Pelas regras estabelecidas, a compra será liberada para maiores de 18 anos, sob a condição de apresentação de documento oficial com foto, comprovante de residência e certidão negativa de antecedentes criminais. As transações deverão ser documentadas por lojas credenciadas através de notas fiscais. O texto delimita que os frascos não podem exceder 50 ml e o uso é restrito a situações de agressão imediata ou iminente. Em casos de perda ou furto do item, a proprietária terá o prazo de 72 horas para registrar um boletim de ocorrência.
Para a presidente do Instituto Pró-Vítima, a lei cria uma ilusão perigosa de proteção. Ela argumenta que o manuseio de um dispositivo de defesa exige técnica que o projeto não detalha ou garante. Se disparado contra a direção do vento, por exemplo, o conteúdo pode atingir a própria mulher, aumentando sua exposição a riscos. A distância também é um fator crítico: se a usuária estiver a menos de um metro do agressor, há uma chance real de que a arma seja tomada e utilizada contra ela. Além disso, a ineficiência do uso em locais fechados — que pode comprometer terceiros — é um ponto de preocupação que a lei ignora.
Existe ainda um componente jurídico complexo que, segundo a promotora, coloca a mulher em posição de vulnerabilidade administrativa e criminal. Caso o uso do spray seja considerado desproporcional ou atinja pessoas que não são o alvo da agressão original, a usuária pode sofrer multas que variam entre um e dez salários mínimos. Ela também corre o risco de responder processos na esfera civil por danos causados ou, em casos mais graves, enfrentar acusações criminais por lesão corporal.

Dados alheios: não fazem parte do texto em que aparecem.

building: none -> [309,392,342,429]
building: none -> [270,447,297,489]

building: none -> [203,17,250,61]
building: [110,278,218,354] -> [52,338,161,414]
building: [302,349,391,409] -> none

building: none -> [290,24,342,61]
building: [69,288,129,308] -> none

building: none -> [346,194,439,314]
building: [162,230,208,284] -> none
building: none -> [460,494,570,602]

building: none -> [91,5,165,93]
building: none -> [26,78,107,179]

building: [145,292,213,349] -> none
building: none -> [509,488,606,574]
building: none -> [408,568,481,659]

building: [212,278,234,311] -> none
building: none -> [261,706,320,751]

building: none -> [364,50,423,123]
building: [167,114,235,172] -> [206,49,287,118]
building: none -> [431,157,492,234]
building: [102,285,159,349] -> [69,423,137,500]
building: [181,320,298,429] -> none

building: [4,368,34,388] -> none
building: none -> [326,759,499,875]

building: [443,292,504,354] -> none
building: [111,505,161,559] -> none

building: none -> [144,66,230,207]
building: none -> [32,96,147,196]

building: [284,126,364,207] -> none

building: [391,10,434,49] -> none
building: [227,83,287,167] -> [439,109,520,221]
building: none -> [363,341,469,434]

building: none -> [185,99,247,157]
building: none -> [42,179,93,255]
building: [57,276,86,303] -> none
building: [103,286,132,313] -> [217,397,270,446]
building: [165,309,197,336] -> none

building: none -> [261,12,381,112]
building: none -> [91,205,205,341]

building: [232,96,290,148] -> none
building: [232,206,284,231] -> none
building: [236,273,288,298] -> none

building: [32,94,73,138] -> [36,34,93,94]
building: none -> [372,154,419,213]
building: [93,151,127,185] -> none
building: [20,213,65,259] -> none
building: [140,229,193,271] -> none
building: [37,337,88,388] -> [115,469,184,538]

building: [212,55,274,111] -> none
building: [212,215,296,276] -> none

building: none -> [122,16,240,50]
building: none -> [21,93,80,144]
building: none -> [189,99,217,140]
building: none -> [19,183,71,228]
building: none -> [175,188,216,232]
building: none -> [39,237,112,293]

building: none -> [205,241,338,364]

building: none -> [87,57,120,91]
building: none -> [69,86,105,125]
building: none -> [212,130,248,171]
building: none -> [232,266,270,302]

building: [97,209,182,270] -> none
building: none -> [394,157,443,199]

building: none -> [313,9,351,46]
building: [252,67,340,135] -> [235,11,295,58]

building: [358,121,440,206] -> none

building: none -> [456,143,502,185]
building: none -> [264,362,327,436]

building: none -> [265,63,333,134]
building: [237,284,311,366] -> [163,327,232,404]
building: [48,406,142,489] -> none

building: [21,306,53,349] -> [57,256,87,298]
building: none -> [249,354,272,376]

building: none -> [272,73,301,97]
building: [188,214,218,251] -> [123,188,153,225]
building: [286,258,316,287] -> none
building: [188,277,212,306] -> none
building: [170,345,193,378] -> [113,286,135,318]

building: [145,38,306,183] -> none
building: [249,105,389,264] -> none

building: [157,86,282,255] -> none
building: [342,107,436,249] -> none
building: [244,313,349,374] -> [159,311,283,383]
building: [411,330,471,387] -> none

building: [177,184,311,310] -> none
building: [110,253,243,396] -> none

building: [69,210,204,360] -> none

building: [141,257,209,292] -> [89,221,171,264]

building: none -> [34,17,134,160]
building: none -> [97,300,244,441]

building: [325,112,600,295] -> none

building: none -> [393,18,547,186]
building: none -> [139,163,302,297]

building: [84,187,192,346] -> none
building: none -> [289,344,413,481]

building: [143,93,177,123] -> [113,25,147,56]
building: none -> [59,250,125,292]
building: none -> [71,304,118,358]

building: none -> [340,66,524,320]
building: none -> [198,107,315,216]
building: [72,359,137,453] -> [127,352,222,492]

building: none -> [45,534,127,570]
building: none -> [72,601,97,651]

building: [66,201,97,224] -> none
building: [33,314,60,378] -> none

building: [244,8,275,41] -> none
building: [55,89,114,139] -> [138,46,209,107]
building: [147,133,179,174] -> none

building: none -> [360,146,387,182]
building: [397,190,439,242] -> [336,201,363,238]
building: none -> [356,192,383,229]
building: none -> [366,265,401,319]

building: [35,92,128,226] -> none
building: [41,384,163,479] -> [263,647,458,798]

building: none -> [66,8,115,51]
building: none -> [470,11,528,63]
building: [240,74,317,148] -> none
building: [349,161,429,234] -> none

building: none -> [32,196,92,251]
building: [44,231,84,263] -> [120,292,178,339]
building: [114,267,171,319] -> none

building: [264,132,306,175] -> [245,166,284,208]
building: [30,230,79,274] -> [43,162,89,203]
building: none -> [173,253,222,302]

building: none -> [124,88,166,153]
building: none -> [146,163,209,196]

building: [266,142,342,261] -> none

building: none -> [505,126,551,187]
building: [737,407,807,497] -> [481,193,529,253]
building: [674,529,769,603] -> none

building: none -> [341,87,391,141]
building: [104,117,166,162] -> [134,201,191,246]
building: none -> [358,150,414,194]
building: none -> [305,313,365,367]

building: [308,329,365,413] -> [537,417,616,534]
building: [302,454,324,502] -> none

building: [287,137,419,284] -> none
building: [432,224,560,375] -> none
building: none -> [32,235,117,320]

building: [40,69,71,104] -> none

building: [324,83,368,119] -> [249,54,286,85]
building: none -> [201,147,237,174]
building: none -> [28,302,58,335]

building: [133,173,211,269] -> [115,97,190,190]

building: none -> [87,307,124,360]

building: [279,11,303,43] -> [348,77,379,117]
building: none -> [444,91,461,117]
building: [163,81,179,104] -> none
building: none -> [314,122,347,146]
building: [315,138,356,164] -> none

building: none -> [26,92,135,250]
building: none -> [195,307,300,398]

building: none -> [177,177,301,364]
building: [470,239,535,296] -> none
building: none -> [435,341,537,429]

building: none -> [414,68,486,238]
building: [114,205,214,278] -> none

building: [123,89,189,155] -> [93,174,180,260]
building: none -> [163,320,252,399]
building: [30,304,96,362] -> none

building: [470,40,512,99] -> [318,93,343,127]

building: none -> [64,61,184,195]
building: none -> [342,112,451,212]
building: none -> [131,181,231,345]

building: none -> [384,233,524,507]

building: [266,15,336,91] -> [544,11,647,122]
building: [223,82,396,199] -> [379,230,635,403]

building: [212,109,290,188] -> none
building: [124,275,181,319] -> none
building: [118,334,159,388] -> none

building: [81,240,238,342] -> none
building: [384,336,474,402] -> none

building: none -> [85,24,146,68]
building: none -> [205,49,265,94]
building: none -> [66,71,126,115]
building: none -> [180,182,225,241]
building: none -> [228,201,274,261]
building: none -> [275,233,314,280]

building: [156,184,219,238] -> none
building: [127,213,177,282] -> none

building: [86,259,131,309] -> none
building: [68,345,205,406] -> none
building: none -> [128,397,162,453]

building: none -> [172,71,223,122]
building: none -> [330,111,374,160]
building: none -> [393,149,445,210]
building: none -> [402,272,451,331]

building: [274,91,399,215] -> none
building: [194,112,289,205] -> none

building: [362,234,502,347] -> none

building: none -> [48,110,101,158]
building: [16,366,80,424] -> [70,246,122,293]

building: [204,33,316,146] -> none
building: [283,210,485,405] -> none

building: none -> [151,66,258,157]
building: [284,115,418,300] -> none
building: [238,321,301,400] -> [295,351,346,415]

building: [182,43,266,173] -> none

Celeste Leite dos Santos questiona a ausência de uma exigência legal de capacitação obrigatória. Para ela, a venda não deveria ser desvinculada de um certificado de treinamento técnico para o manejo do artefato. O vácuo regulatório sobre quem seria responsável por esse ensino é visto pela promotora como uma falha estrutural do Legislativo.
Em vez da dependência de um dispositivo de defesa, a promotora defende a adoção de posturas preventivas no cotidiano, como a manutenção de uma linguagem corporal firme, o monitoramento atento de ruas antes de ingressar em veículos ou residências e a prática de técnicas de artes marciais para se desvencilhar de agressores. Ela conclui que, enquanto o foco recair sobre medidas isoladas, os Três Poderes continuarão falhando: o Legislativo por não atacar a desigualdade na raiz, o Judiciário pela revitimização constante de quem busca socorro, e o Executivo pela carência de políticas públicas estruturadas para prevenir a violência.